Estimated magnitudes of human perturbations to Earth's great elemental cycles of nitrogen, sulfur, phosphorus, and carbon, on which the entire biosphere depends. Graphic: James P. Galasyn
Estimated magnitudes of human perturbations to Earth’s great elemental cycles of nitrogen, sulfur, phosphorus, and carbon, on which the entire biosphere depends. Graphic: James P. Galasyn

23 March 2016 (Desdemona Despair) – Back in 2011, Desdemona was asked by a local church to give a presentation on the condition of the world’s oceans (State of the Oceans 2011 video; pdf slide deck; PowerPoint). As part of the talk, Des wanted estimates for human disturbances to the great cycles of elements on which the entire biosphere depends: nitrogen, sulfur, phosphorus, and carbon. Humans are mining these elements from buried reservoirs and releasing them into the environment at rates that are unprecedented in Earth’s 4+ billion-year history. So how much are humans really liberating?

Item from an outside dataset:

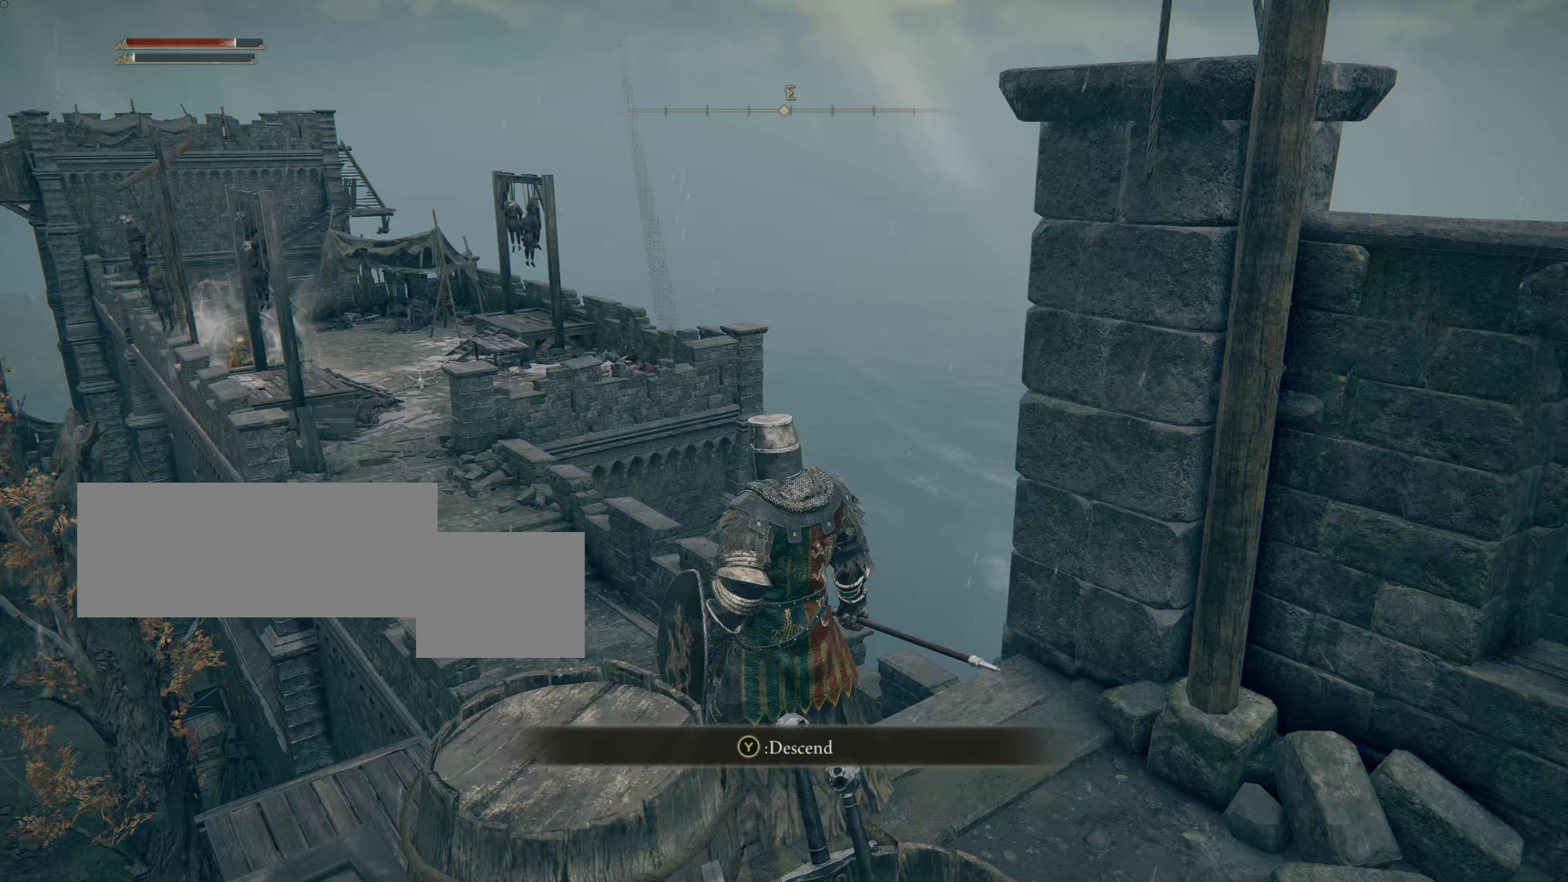
{"buttons": [], "left_stick": "center", "right_stick": "center", "events": []}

This turned out to be a surprisingly difficult question to answer. After much searching, Des finally found estimates for global nitrogen and sulfur emissions buried in problem sets from a textbook on biogeochemical cycles. The estimate for phosphorus came from a 2011 paper published in Environmental Research Letters.  Of course, the estimate for carbon is well known, due to increased interest in curtailing CO2 pollution.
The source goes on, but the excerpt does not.